My ancestors include a family with the surname Millet, variously spelled Millet, Millett, Millit, Millitt, Milit, etc. It is relatively easy to write a regular expression to find all the variations: "i" versus "y", single "L" versus double "L", single "T" versus double "T". Here's how.

Let's start with a simple expression:
Mill[ei]tt

The expression consists mostly of literal characters that must match the string being searched exactly. The [ei] is a "character class" expression. Character-class expressions consist of a sequence of characters in brackets. Unlike literal matches, the program does not attempt to find all of the characters in the sequence. Instead, it trys to find one of the characters.

Unfortunately, the expression Mill[ei]tt will only find two variations of the name: Millett and Millitt.

Let's add a repetition expression to control how many Ls and how many Ts will be considered a match. The repetition expression takes the form {minimum,maximum}.

The new expression is now:
Mil{1,2}[ei]t{1,2}

The expression will now find all the combination of one and two Ls, one and two Ts, and either an I or an E as the last vowel. It will now match all the examples given above, and then some.

Here's another example:
Faire{0,1}banke{0,1}s{0,1}

This will find many of the variations of the name Fairbanks, including Fairbank, Fairbanks, Fairebank, Fairebanke, Fairbanke, Fairebankes, etc. The two Es and the trailing S may appear zero or one times.

These expressions may look confusing, but they only use three concepts:

  1. literal matches
  2. character-class matches
  3. repetition controls

Other expressions are available, but with these three you can do a lot.

If you need to match one of the special characters like [ or {, use a backslash (\) as an escape character. The following expression will find the name smith in brackets:
\[smith\]

Good luck. Read Microsoft's documentation for more details.

Variable Replacement Strings

Sometimes you want to change characters that occur only within some other variable characters. For example, let's assume that you want to change "number & number" to "number , number" where "number" is any number. This is a real example from some citation detail strings that I wanted to change. Some of my citations where like this:

16, 18
17, 24

But some were like this:

59 & 77
111 & 143

I wanted them to be consistent, and I wanted to use the first format.

It's pretty simple to write a search expression to find two numbers separated by space-ampersand-space:
[0-9]+ & [0-9]+

The [0-9] part means "a digit", and the plus sign that follows that means "one or more of those characters." Together, [0-9]+ means "one or more digit characters."

OK, I can find number-ampersand-number in the citation details field. But to change it, I have to retain the number parts and discard the ampersand part.
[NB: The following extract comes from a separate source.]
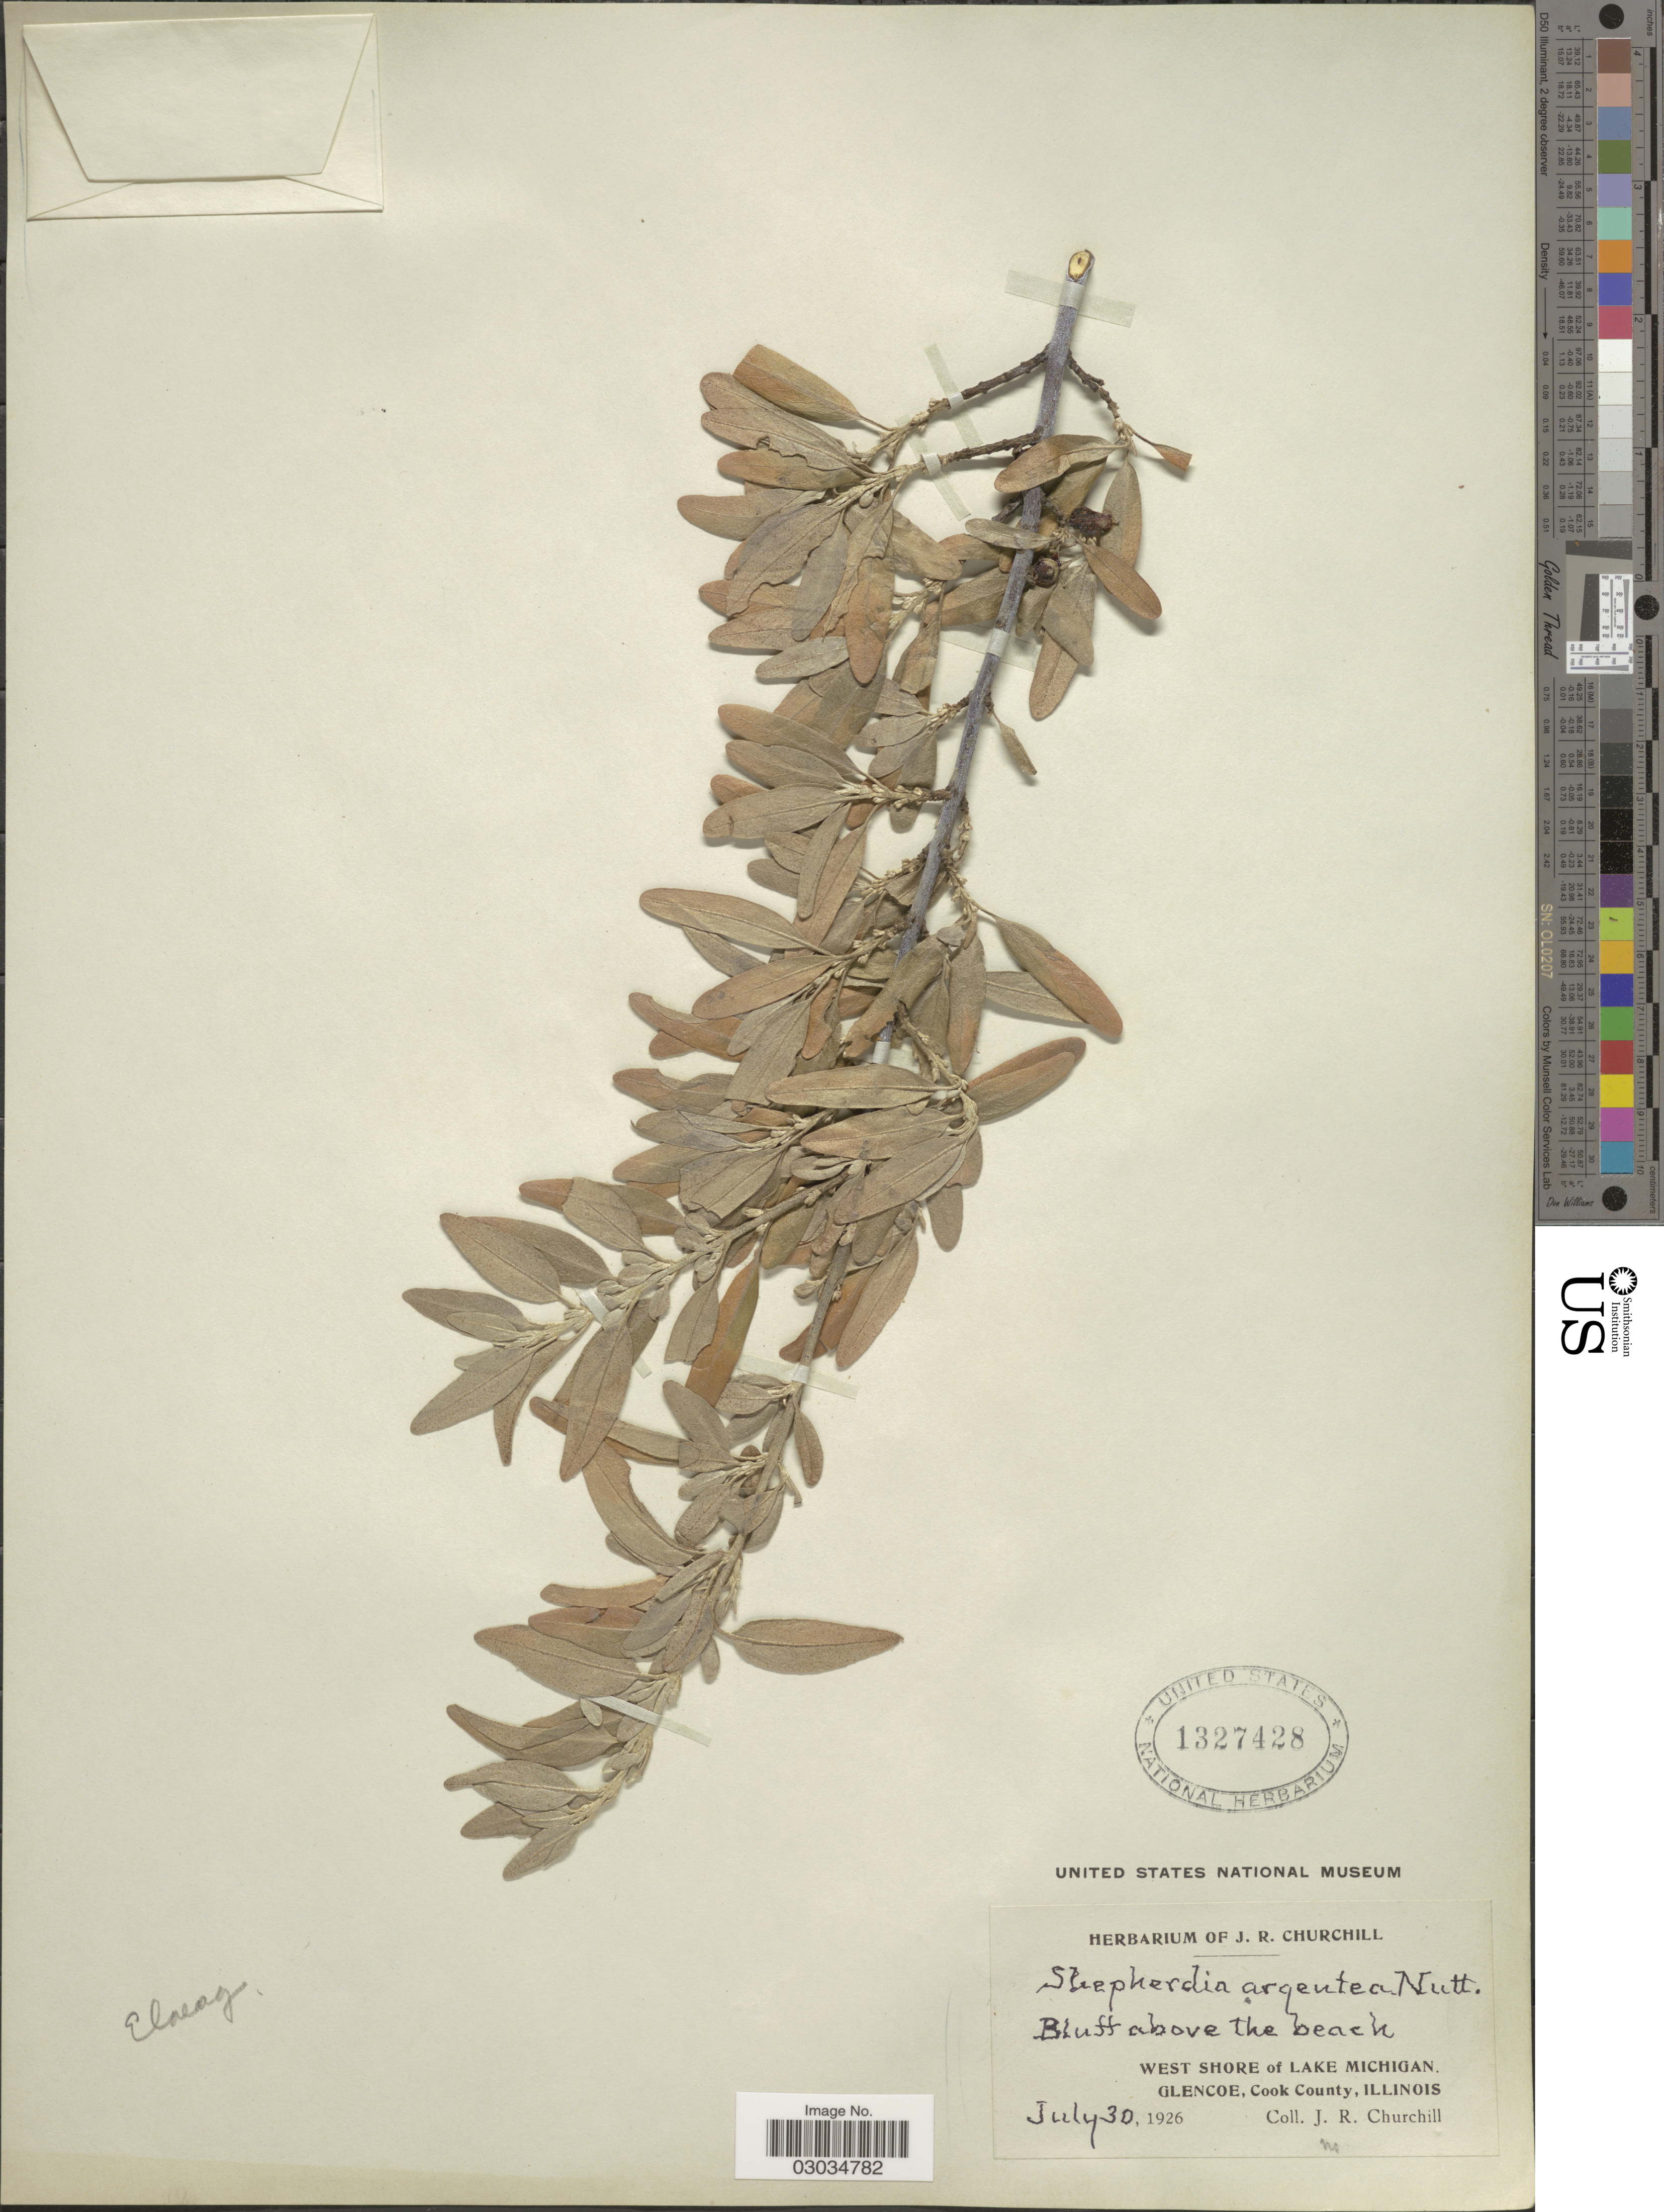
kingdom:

How do I do that?

It turns out that the "Replace with" string can contain a special construct to refer to elements of the string being changed. You add some special characters to the search string to split the target text into parts. Basically, you add parentheses around the parts of the expression that represent characters you want to copy to the replacement string. In our case, we need them around the two numbers:
([0-9]+) & ([0-9]+)

That's only half the battle. Now we need to specify the replacement string. To refer to the two numbers, we use $1 and $2. For each part you designate with ( and ), you can reference the actual value in the replacement string using $ and the sequence number of the ( within the target.

So, our replacement string is:
$1, $2

You can use this facility to re-order character strings. In the example, if our replacement string was
$2, $1

... the numbers would be reversed.

Notes

  1. The Find and Replace feature relies on a regular expression facility provided by Microsoft. It appears that there may be two different versions in circulation: one that uses parentheses to identify parts of the expression, and one that uses \( and \). If the method described above doesn't work, try using backslashes before the opening and closing parentheses.